2019 Terrorist Incidents: There were intermittent domestic terrorist incidents in 2019:
- On March 22, two unidentified perpetrators on a motorcycle threw a grenade that exploded in front of a police guard booth outside the consular section of the Russian Embassy resulting in minor damage. A group called FAI/IRF Revenge Cell Mikhail Zhlobitski later claimed responsibility for the attack on an anti-establishment website.
- On November 1, approximately 10 perpetrators broke into the offices of far-right political party Golden Dawn and set off an improvised explosive device that caused a fire and material damages. No organization has claimed responsibility for this attack.
- Greece experienced small-scale disturbances conducted primarily by domestic anarchists often acting in solidarity with incarcerated terrorists. Examples of these incidents included vandalizing government buildings, private residences of Greek politicians, and foreign missions with paint and leaflets.
Legislation, Law Enforcement, and Border Security: On November 13, the Greek Parliament passed changes to the penal code to increase penalties for some terrorist acts and to adopt elements of EU Directive 2017/541 criminalizing terrorist travel, training, and the provision of material support. Greece’s law enforcement and border security officials used watchlists, databases, and biometrics to detect, deter, and prevent acts of terrorism. Greece is working toward implementing its 2018 PNR law to prevent, detect, investigate, and prosecute terrorist offenses and serious crime.
Greek authorities arrested domestic and international terrorists, including:
- In May, Greek officials arrested an Iraqi national pursuant to a European arrest warrant issued by German authorities, charging the individual with terrorism, genocide, crimes against humanity, and war crimes against humanity. Greece extradited the individual to Germany in September.
- In November, Hellenic Police launched a large-scale operation, uncovering a cache of weapons, including explosives, and arresting three suspects affiliated with the “Revolutionary Self Defense” domestic terrorist group that was responsible for five attacks since 2014.
- In December, Hellenic Police found and defused an improvised explosive device placed close to a central Athens police station and a university campus. Authorities noted the lack of warning message that domestic groups typically send and assessed that the device, described as a nail bomb, was intended to kill and maim. No one claimed responsibility for the device.
Despite objections from the U.S. government and others, convicted terrorist Dimitris Koufontinas was granted furlough from prison at the start of January; his subsequent requests for furlough have been denied. Koufontinas is serving 11 life sentences plus 25 years for murder and his leadership role in “November 17”, the name of the terrorist group that targeted and assassinated members of the U.S. Mission to Greece, as well as British and Turkish diplomats, Greek politicians, and Greek citizens.

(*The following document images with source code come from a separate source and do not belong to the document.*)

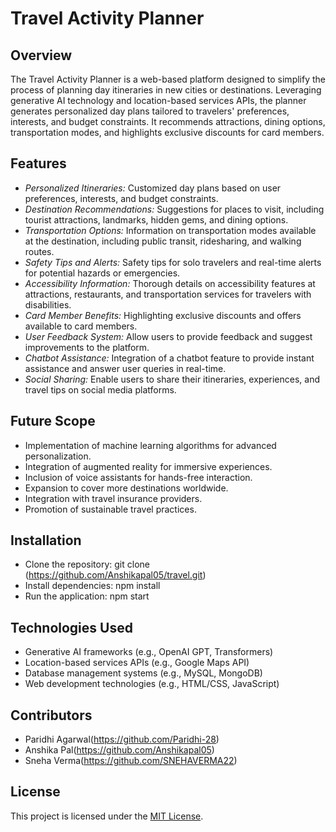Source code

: # Travel Activity Planner

## Overview
The Travel Activity Planner is a web-based platform designed to simplify the process of planning day itineraries in new cities or destinations. Leveraging generative AI technology and location-based services APIs, the planner generates personalized day plans tailored to travelers' preferences, interests, and budget constraints. It recommends attractions, dining options, transportation modes, and highlights exclusive discounts for card members.

## Features
- *Personalized Itineraries:* Customized day plans based on user preferences, interests, and budget constraints.
- *Destination Recommendations:* Suggestions for places to visit, including tourist attractions, landmarks, hidden gems, and dining options.
- *Transportation Options:* Information on transportation modes available at the destination, including public transit, ridesharing, and walking routes.
- *Safety Tips and Alerts:* Safety tips for solo travelers and real-time alerts for potential hazards or emergencies.
- *Accessibility Information:* Thorough details on accessibility features at attractions, restaurants, and transportation services for travelers with disabilities.
- *Card Member Benefits:* Highlighting exclusive discounts and offers available to card members.
- *User Feedback System:* Allow users to provide feedback and suggest improvements to the platform.
- *Chatbot Assistance:* Integration of a chatbot feature to provide instant assistance and answer user queries in real-time.
- *Social Sharing:* Enable users to share their itineraries, experiences, and travel tips on social media platforms.

## Future Scope
- Implementation of machine learning algorithms for advanced personalization.
- Integration of augmented reality for immersive experiences.
- Inclusion of voice assistants for hands-free interaction.
- Expansion to cover more destinations worldwide.
- Integration with travel insurance providers.
- Promotion of sustainable travel practices.

## Installation
- Clone the repository: git clone (https://github.com/Anshikapal05/travel.git)
- Install dependencies: npm install
- Run the application: npm start

## Technologies Used
- Generative AI frameworks (e.g., OpenAI GPT, Transformers)
- Location-based services APIs (e.g., Google Maps API)
- Database management systems (e.g., MySQL, MongoDB)
- Web development technologies (e.g., HTML/CSS, JavaScript)

## Contributors
- Paridhi Agarwal(https://github.com/Paridhi-28)
- Anshika Pal(https://github.com/Anshikapal05)
- Sneha Verma(https://github.com/SNEHAVERMA22)

## License
This project is licensed under the [MIT License](LICENSE).
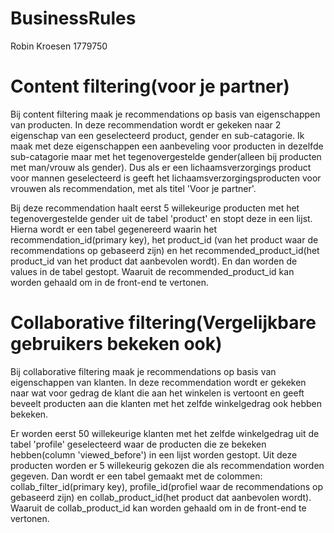 # BusinessRules
Robin Kroesen
1779750

# Content filtering(voor je partner)

Bij content filtering maak je recommendations op basis van eigenschappen van producten.
In deze recommendation wordt er gekeken naar 2 eigenschap van een geselecteerd product, gender en sub-catagorie.
Ik maak met deze eigenschappen een aanbeveling voor producten in dezelfde sub-catagorie maar met het tegenovergestelde gender(alleen bij producten met man/vrouw als gender).
Dus als er een lichaamsverzorgings product voor mannen geselecteerd is geeft het lichaamsverzorgingsproducten voor vrouwen als recommendation, met als titel 'Voor je partner'.

Bij deze recommendation haalt eerst 5 willekeurige producten met het tegenovergestelde gender uit de tabel 'product' en stopt deze in een lijst. 
Hierna wordt er een tabel gegenereerd waarin het recommendation_id(primary key), het product_id (van het product waar de recommendations op gebaseerd zijn) en het recommended_product_id(het product_id van het product dat aanbevolen wordt).
En dan worden de values in de tabel gestopt. Waaruit de recommended_product_id kan worden gehaald om in de front-end te vertonen.

# Collaborative filtering(Vergelijkbare gebruikers bekeken ook)

Bij collaborative filtering maak je recommendations op basis van eigenschappen van klanten.
In deze recommendation wordt er gekeken naar wat voor gedrag de klant die aan het winkelen is vertoont en geeft beveelt producten aan die klanten met het zelfde winkelgedrag ook hebben bekeken.

Er worden eerst 50 willekeurige klanten met het zelfde winkelgedrag uit de tabel 'profile' geselecteerd waar de producten die ze bekeken hebben(column 'viewed_before') in een lijst worden gestopt. 
Uit deze producten worden er 5 willekeurig gekozen die als recommendation worden gegeven.
Dan wordt er een tabel gemaakt met de colommen: collab_filter_id(primary key), profile_id(profiel waar de recommendations op gebaseerd zijn) en collab_product_id(het product dat aanbevolen wordt). Waaruit de collab_product_id kan worden gehaald om in de front-end te vertonen.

The porous nature of Greece’s borders remained a concern as irregular migrants continued to arrive in Greece in significant numbers. Beginning in the summer of 2019, Greece experienced a sharp increase in such arrivals, with more than 10,000 between September 30 and November 3. Greece’s national identification card remained extremely vulnerable to alteration and photo substitution; it has not incorporated security features, such as digitized photo and biometrics. The Greek government committed to address this vulnerability through the introduction of a biometric national identification card in the near future.
Countering the Financing of Terrorism: Greece is a member of FATF. Its FIU, the Anti-Money Laundering Counter-Terrorist Financing and Source of Funds Investigation Authority, is a member of the Egmont Group.
In September, FATF completed its mutual evaluation of Greece. The report concluded Greece has the foundations for effective action against money laundering and terrorist financing but needs to improve prosecution of these crimes and focus on risks in the nonfinancial sector. The FIU inspected more than 2,000 suspicious transactions in 2019 but did not report evidence of terrorist financing in Greece.
Countering Violent Extremism: There were no significant changes in Greece’s CVE efforts since the 2018 report.
International and Regional Cooperation: Greece is a member of various international bodies and of the Global Coalition to Defeat ISIS.